Sterling Exhibition to Open at Winterthur

Delaware museum showcases the art and craft of eating implements

A lifetime ago, when I was living in New Jersey, a magazine assignment to write about the Brandywine Valley took me to the Winterthur Museum & Country Estate. I was fortunate that my meeting with the curator who would show me around was on a Monday, the day the museum of antiques and Americana was closed to the public. The velvet ropes were down as she and I walked through the empty rooms a former du Pont mansion. Because I was with her, I was allowed to walk into those rooms and look more closely at the silver and porcelain and glassware and needlework and artwork and.....

If I were still living in the Northeast, I would plan on visiting again sometime been November 1 and February 1 to see "Feeding Desire: Design and the Tools of the Table, 1500–2005."
The exhibition showcases of European and American dining through the designs and functions of eating implements over five centuries. I love to look at this kind of domestic treasure.

Created and curated by New York's Cooper-Hewitt, National Design Museum, a branch of the Smithsonian Institution, the show features 300 objects, enhanced by Winterthur’s extensive collection of prints, books and manuscripts. The exhibition is organized along such dining-related themes as “Dining on the Move,” “Tools for Food” and “Dining as Celebration,” the exhibition explores how even familiar objects like utensils can reveal a wealth of information about daily life and societal shifts. Visitors will learn that traveling utensils were used before the 1700s, when hosts began providing dining implements for their guests. The modern equivalent is portable dining gear, such as plastic sets for picnics and stainless steel sets designed for airline dining -- at least before we were forced to use plastic knives when there is any food service at all.

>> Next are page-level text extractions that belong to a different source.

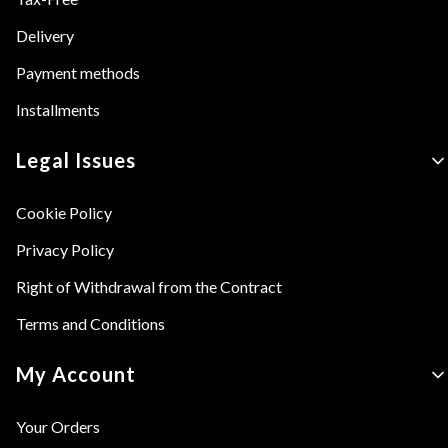
Delivery
Payment methods
Installments
Legal Issues
Cookie Policy
Privacy Policy
Right of Withdrawal from the Contract
Terms and Conditions
My Account
Your Orders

Anne Verplanck, the museum's curator of prints and paintings, has created “biographies” for the most common tabletop tools: the knife, fork, and spoon. These utensils have long defined Western dining. The most beautiful are are aesthetic as well as utilitarian. From sublime and precious to the near-silly, the exhibition features remarkable variations on table tools. Highlights are a Northern Italian traveling set with mother-of-pearl handles from 1590, silver chopsticks from Tiffany and Co., double- and triple-bowled spoons by contemporary designer Andre Zweiacker and traveling flatware by Anne Krohn Graham (above right).

Winterthur is the former home of Henry Francis du Pont (1880-1969), an avid antiques collector and horticulturist. In the early 20th century, he and his father, Henry Algernon du Pont, designed Winterthur in the spirit of 18th- and19th-century European country houses. A visit to Winterthur immerses visitors you in another time and place. You might feel as if you have traveled abroad without crossing an ocean. I did.

Adult admission to the museum, galleries and gardens (lovely and tranquil even in winter) is $20; students and 62-plus, $18; children, $10. The annual Yuletide display, November 22 to January 4 (closed Thanksgiving Day and Christmas Day), is extraordinary. Winterthur Museum & Country Estate, Route 52 (5105 Kennett Pike), Winterthur, Delaware 19735; 800-448-3883, 302-888-4600 or 302-888-4907 (TTY).